Referrals are the holy grail of the advisory business. Everyone wants them, and the most successful advisors and planners get the majority of their new business generated through referrals.

Which professionals are the best fit as centers of influence?  Here are some possibilities to consider.

  1. Accountants.

CPAs can be a good fit for working in collaboration with a financial planner.

While some CPAs offer financial planning in-house, many choose not to – whether because they are making a strategic decision to focus on tax preparation as their specialty, or because financial planning is not a good fit for them. If a CPA client’s question ventures into big-picture financial health arena, they may appreciate knowing that they can make an introduction to a trusted specialist for the benefit of the client.  

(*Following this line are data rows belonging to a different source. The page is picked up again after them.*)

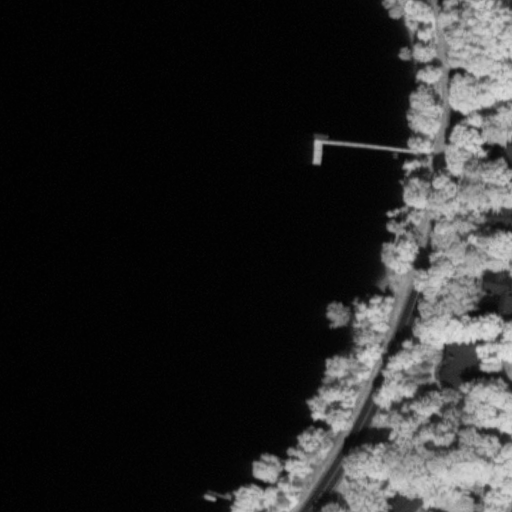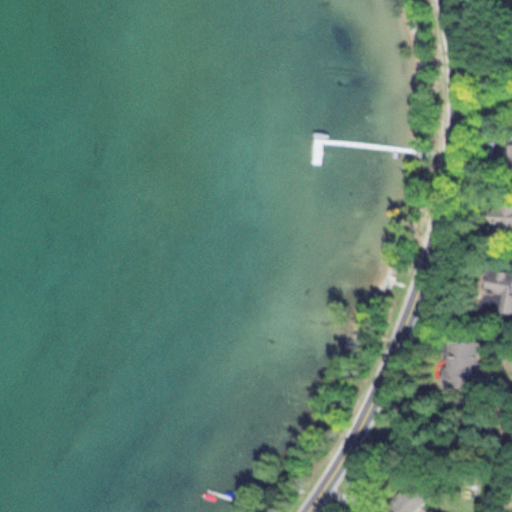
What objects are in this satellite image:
building: (510, 155)
building: (501, 212)
road: (425, 268)
building: (500, 286)
building: (465, 362)
building: (409, 499)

If you want to grow your professional network of CPA advocates, the best place to start is with your existing clients. Ask them if they like their CPA and would recommend him or her to others. If so, take advantage of the relationship by asking for an introduction and getting to know the CPA’s professional practice to see if there is a mutual fit.

  1. Attorneys

Consider collaborating with estate planning and family attorneys. They often work with clients who need help with financial planning and money decisions. A holistic collaborative attorney-planner team can add significant value by ensuring that all aspects of the situation are analyzed and addressed.

Similar to the approach with CPA referral partners, it’s best to begin by tapping into the network of your current clients. Do they know an attorney that they would wholeheartedly recommend?

  1. Other professionals

The “other professionals” category is large and can include life insurance agents, business brokers, investment bankers, consultants, and association executives.

No matter which category of professionals you choose to connect with, here are some additional guidelines that have proven to be successful.

  • Full disclosure is critical. If you have a revenue-sharing arrangement or a referral compensation agreement with your referral parties, communicate that to the client.
  • Consider the benefits of establishing a formal referral relationship. That means creating a strategic alliance with commitments spelled out for both sides. Some financial planners have found that formal alliances produce better results than casual ones.
  • Be prepared to educate your referral party on what a perfect referral looks like. Your goal is to respect their time and to protect yours. You also want to save them the embarrassment that results from you turning away a referral because he or she is not a fit for your practice.
  • Consistent communication is key to making the relationship work. Be sure you have an outreach plan for every referral party. Put specific touch-points for each advocate on your calendar for accountability.
  • Add value. Keep in mind that every introduction exposes your advocates to risk. If their client is dissatisfied with you, business and personal relationships could be compromised. Continuously work on making the collaboration worthwhile for them, and on minimizing the relationship risk.